Bryant Winn

No. 55
- Position: Linebacker

Personal information
- Born: November 7, 1961 (age 64) Memphis, Tennessee, U.S.
- Listed height: 6 ft 4 in (1.93 m)
- Listed weight: 231 lb (105 kg)

Career information
- High school: Hamilton (Memphis)
- College: Houston (1981–1984)
- NFL draft: 1985 (12th round, 331st overall pick)

Career history
- Washington Redskins (1985)*; Seattle Seahawks (1986)*; Denver Broncos (1987);
- * Offseason or practice squad member only
- Stats at Pro Football Reference

= Bryant Winn =

American football player (born 1961)

Bryant M. Winn (born November 7, 1961) is an American former professional football linebacker who played for the Denver Broncos of the National Football League (NFL). He played college football for the Houston Cougars and was selected by the Washington Redskins in the 12th round of the 1985 NFL draft.

==Early life==
Bryant M. Winn was born on November 7, 1961, in Memphis, Tennessee. He attended Hamilton High School in Memphis.

==College career==
Winn enrolled at the University of Houston to play college football for the Cougars.
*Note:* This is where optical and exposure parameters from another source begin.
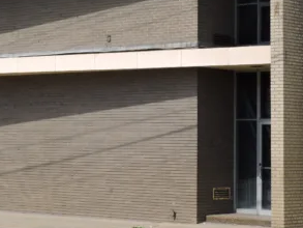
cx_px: 68
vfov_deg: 11.8
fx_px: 1095
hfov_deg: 15.7
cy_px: 53
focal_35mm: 125
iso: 100
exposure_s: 1/800
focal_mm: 9.8
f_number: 3.7
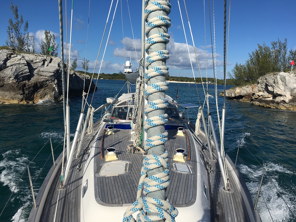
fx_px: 248
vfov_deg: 48.2
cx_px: 148
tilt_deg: -4.4
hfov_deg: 61.7
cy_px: 111
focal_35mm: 29
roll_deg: -1.6
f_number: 2.2
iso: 25
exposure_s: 1/3344
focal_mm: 4.15
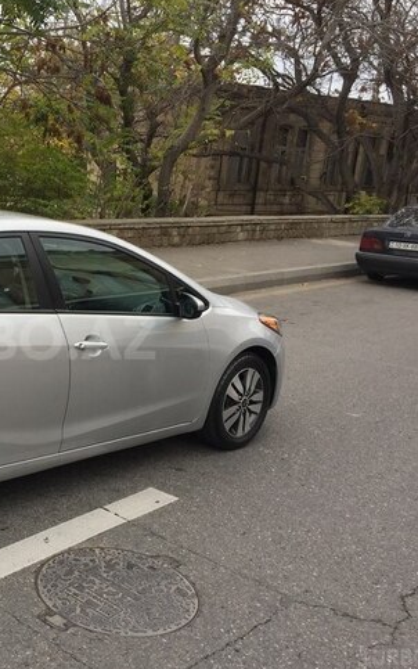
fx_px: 765
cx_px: 14
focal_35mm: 42
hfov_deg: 28.9
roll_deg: -5.9
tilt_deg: -12.8
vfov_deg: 47.2
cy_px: 339
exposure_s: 1/344
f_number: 2.2
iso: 32
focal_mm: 4.15
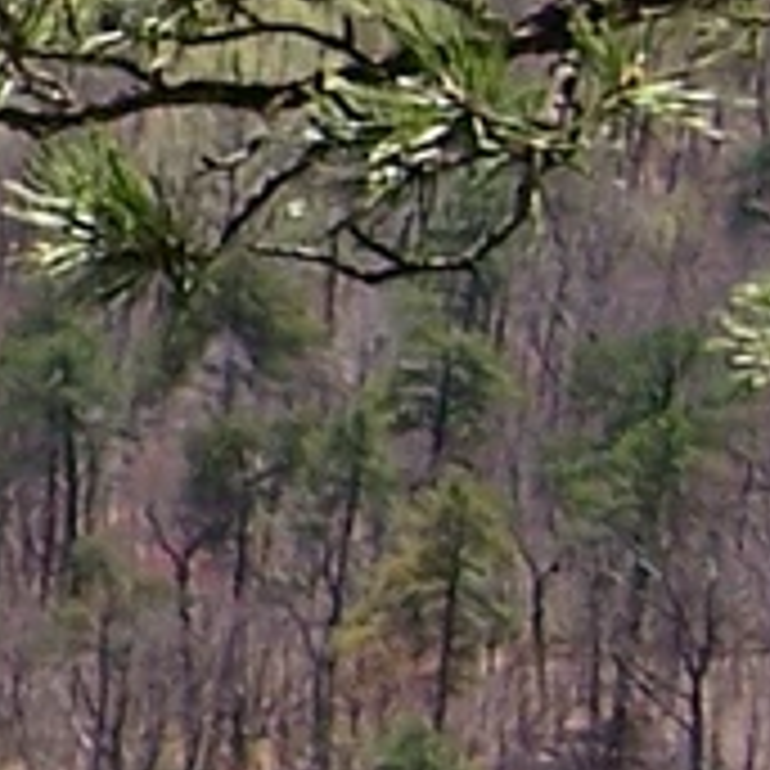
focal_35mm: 245
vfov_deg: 7.1
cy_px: -203
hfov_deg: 5.9
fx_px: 6166
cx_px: -2409
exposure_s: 1/500
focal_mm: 5.5
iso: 80
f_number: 3.4
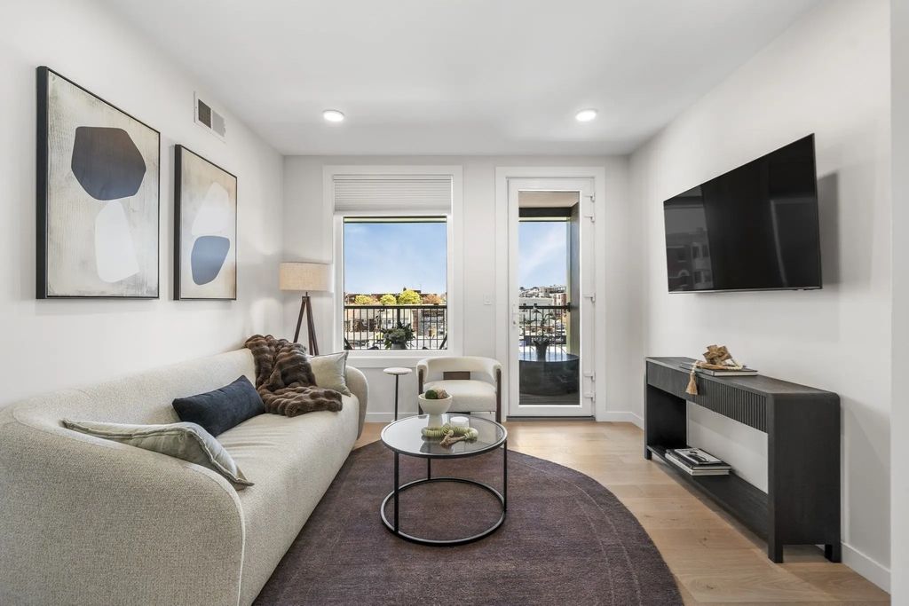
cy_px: 303
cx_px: 454
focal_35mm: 16
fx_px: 391
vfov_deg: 75.5
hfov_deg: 98.5
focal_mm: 15.5
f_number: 5.6
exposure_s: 1/15
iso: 200
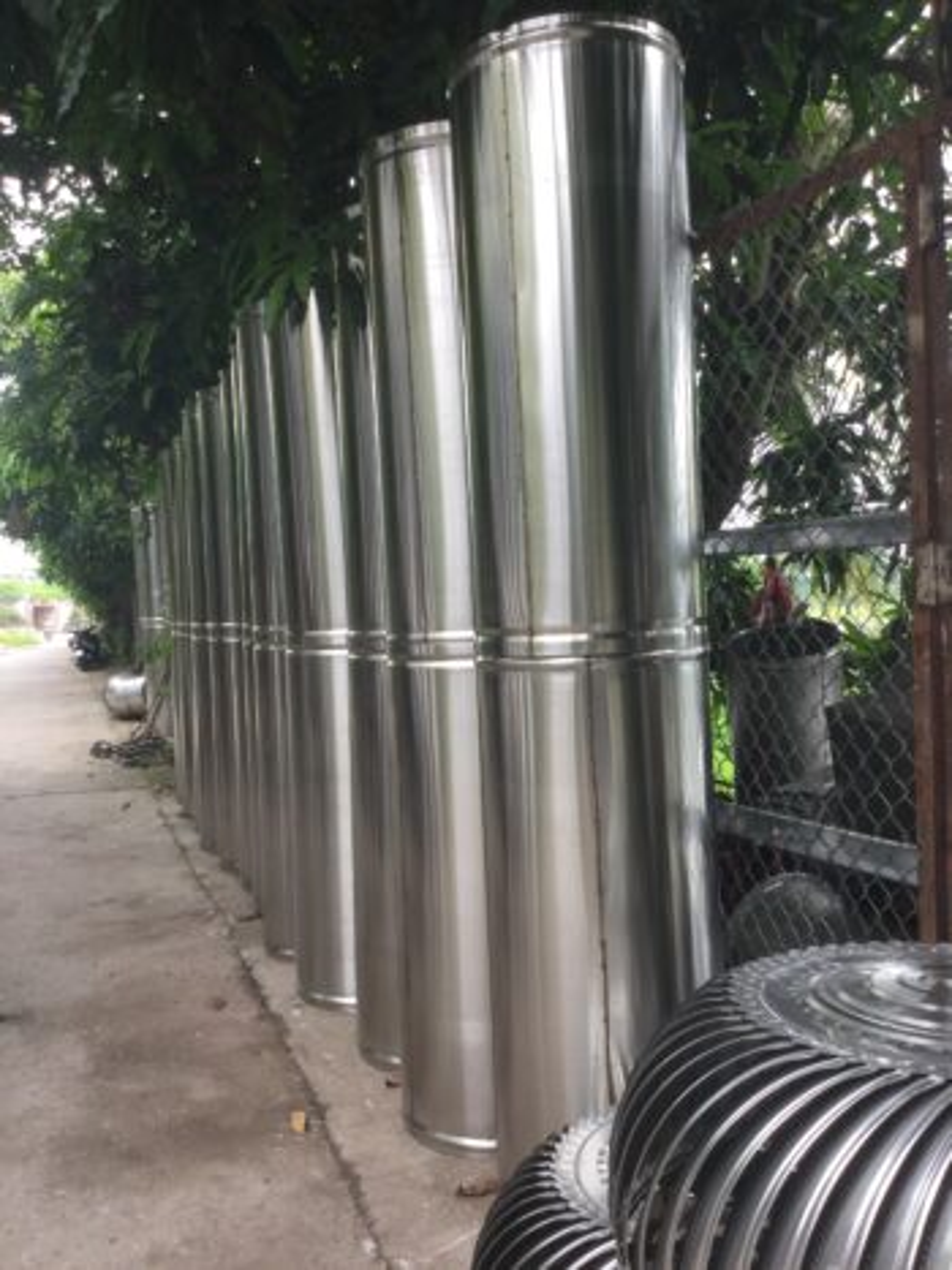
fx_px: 1137
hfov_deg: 45.4
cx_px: 476
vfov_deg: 58.4
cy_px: 635
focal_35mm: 31
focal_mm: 3.3
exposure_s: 1/100
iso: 25
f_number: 2.4
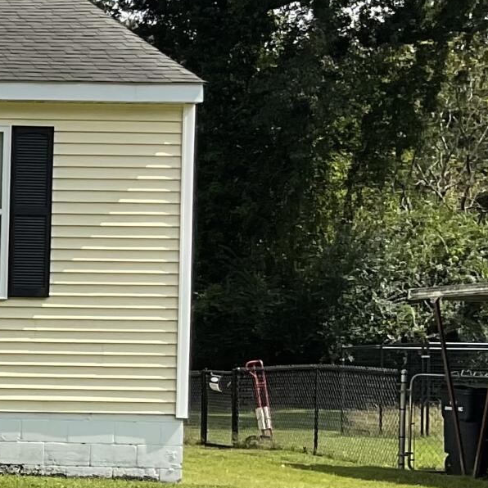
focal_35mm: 129
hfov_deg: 11.8
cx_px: -539
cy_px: 373
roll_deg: -1.1
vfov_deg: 13.5
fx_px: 2057
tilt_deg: -1.9
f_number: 1.8
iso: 16
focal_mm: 3
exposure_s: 1/1730
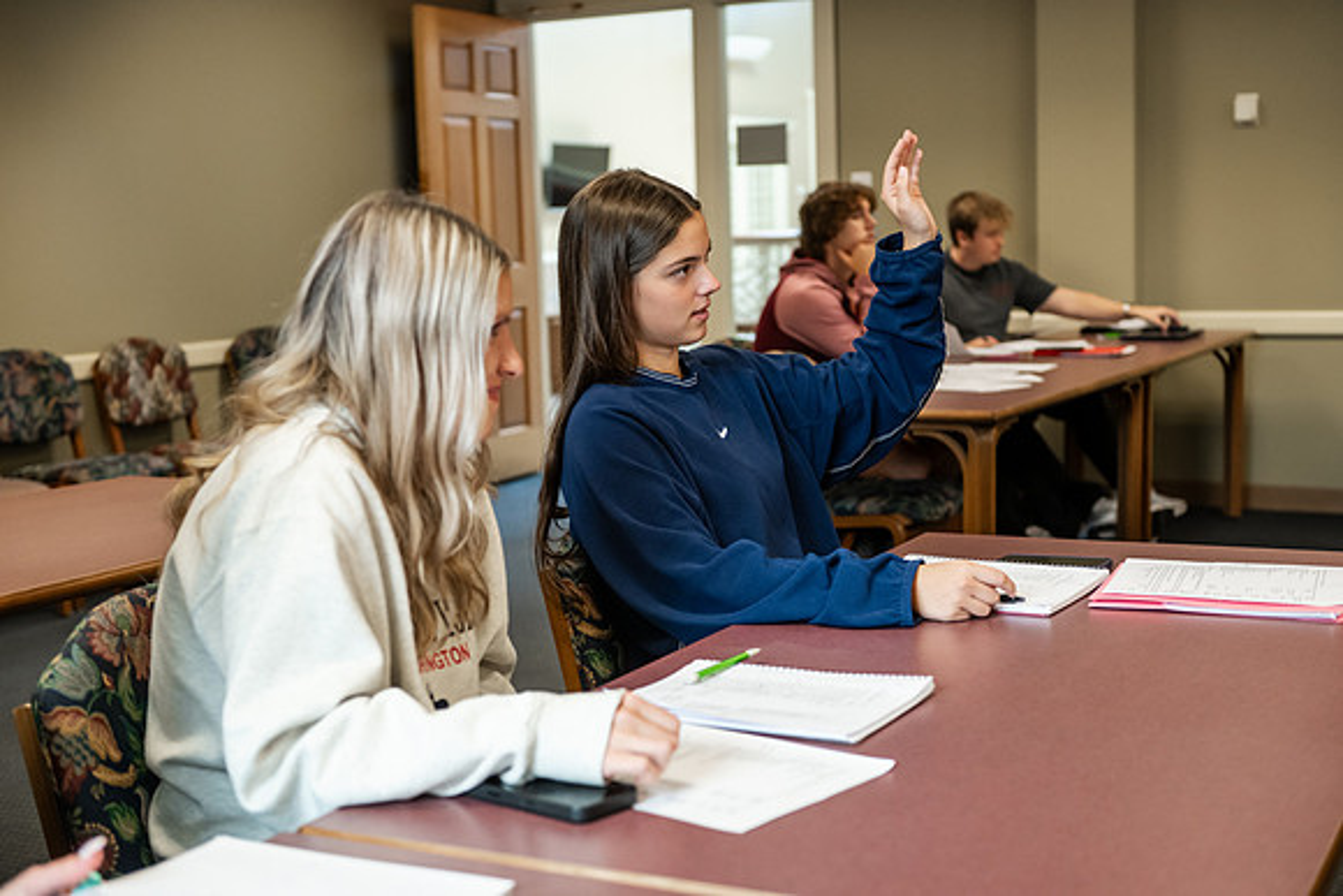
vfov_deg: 27.0
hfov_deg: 39.6
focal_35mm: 50
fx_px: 1866
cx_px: 672
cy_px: 448
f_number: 3.2
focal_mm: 50
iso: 1600
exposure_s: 1/200
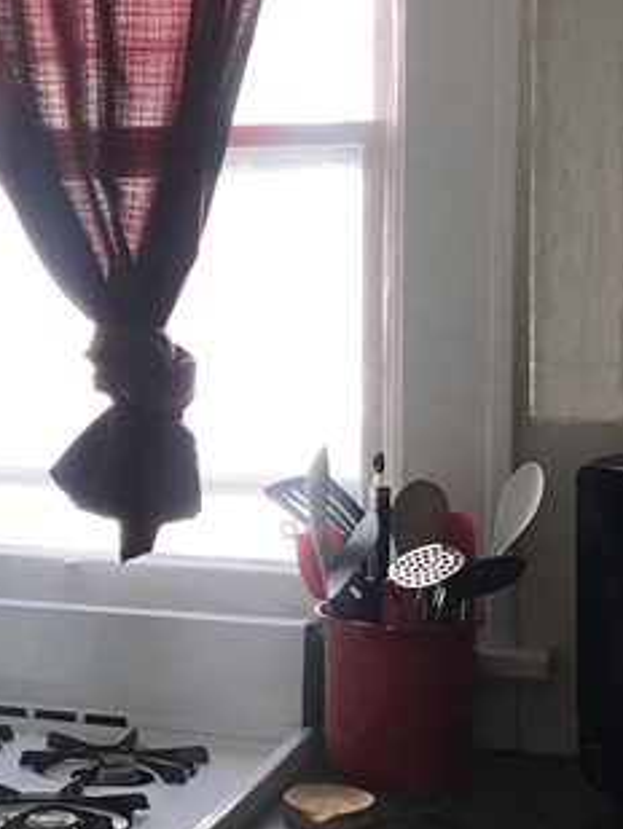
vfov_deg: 22.5
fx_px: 2086
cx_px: -193
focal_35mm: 87
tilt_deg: -0.7
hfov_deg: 16.1
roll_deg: +0.6
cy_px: 341
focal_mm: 3.99
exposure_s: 1/40
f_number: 1.8
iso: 20
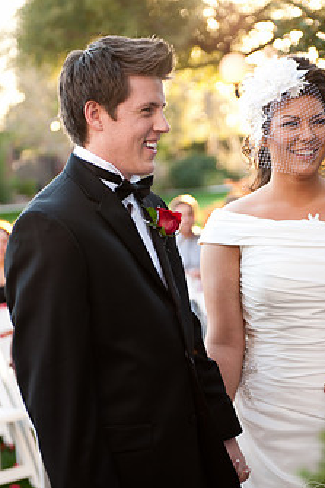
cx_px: 203
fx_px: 1274
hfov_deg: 14.5
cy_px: 243
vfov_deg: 21.7
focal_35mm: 94
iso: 200
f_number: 2.8
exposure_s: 1/200
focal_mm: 70
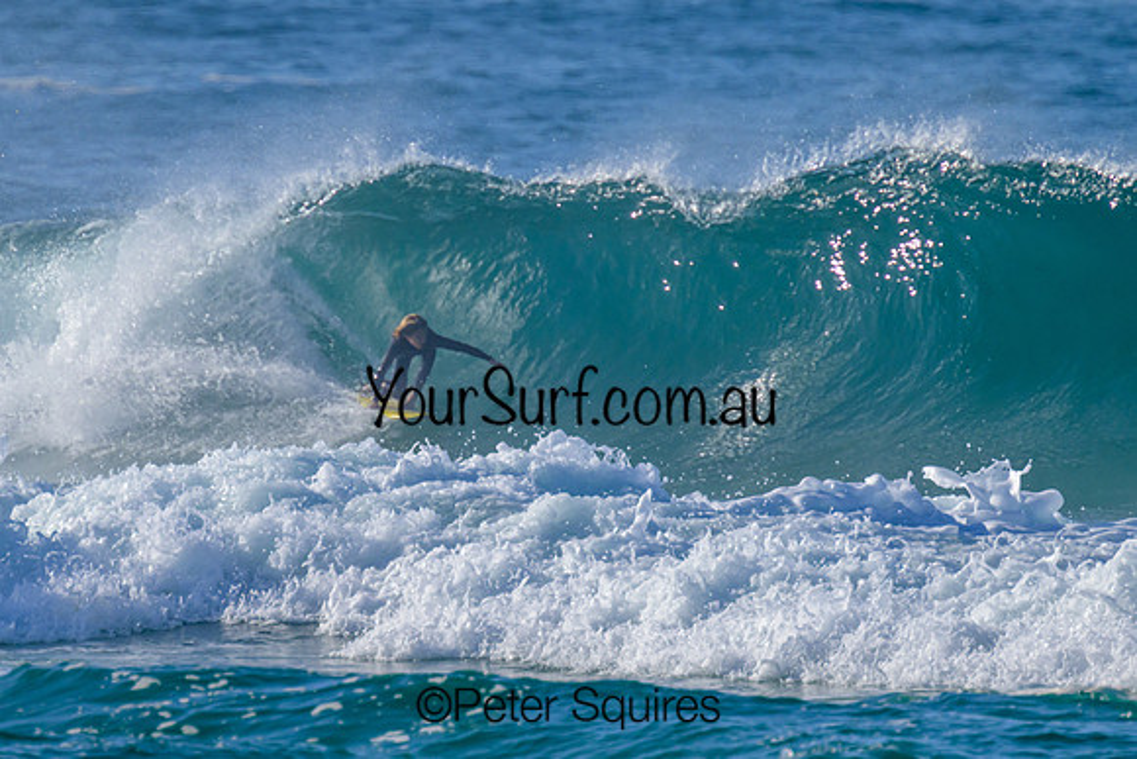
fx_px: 34615
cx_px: 557
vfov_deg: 1.3
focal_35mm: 1096
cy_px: 279
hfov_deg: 1.9
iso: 720
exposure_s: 1/2000
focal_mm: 800
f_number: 11
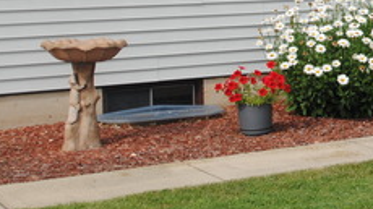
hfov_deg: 19.3
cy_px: -21
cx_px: 433
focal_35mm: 105
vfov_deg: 11.3
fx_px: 1038
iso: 100
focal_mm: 24
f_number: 9
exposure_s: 1/200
He did not earn a letter as a freshman in 1981 but ended up making the traveling team for the 1981 Sun Bowl. He was a three-year varsity letterman from 1982 to 1984. Winn started only seven games from 1981 to 1983 as a backup to Eugene Lockhart and Weedy Harris. Winn became the starter at inside linebacker his senior year in 1984, when he posted 167 tackles (the second most in school history at the time). He earned second-team All-Southwest Conference for the 1984 season and was also a team captain that year. Winn had one interception each in 1982, 1983, and 1984. At the conclusion of his college career, he played in the 1985 Senior Bowl. Winn graduated from Houston with an industrial technology degree.

==Professional career==
Winn was selected by the Washington Redskins in the 12th round, with the 331st overall pick, of the 1985 NFL draft. He was released on August 27, 1985.

Winn signed with the Seattle Seahawks on April 15, 1986. He was later released on August 19, 1986.

On September 23, 1987, Winn signed with the Denver Broncos during the 1987 NFL players strike. He started all three strike games for the Broncos, recording two forced fumbles and one fumble recovery. He was released on November 3, 1987, after the strike ended.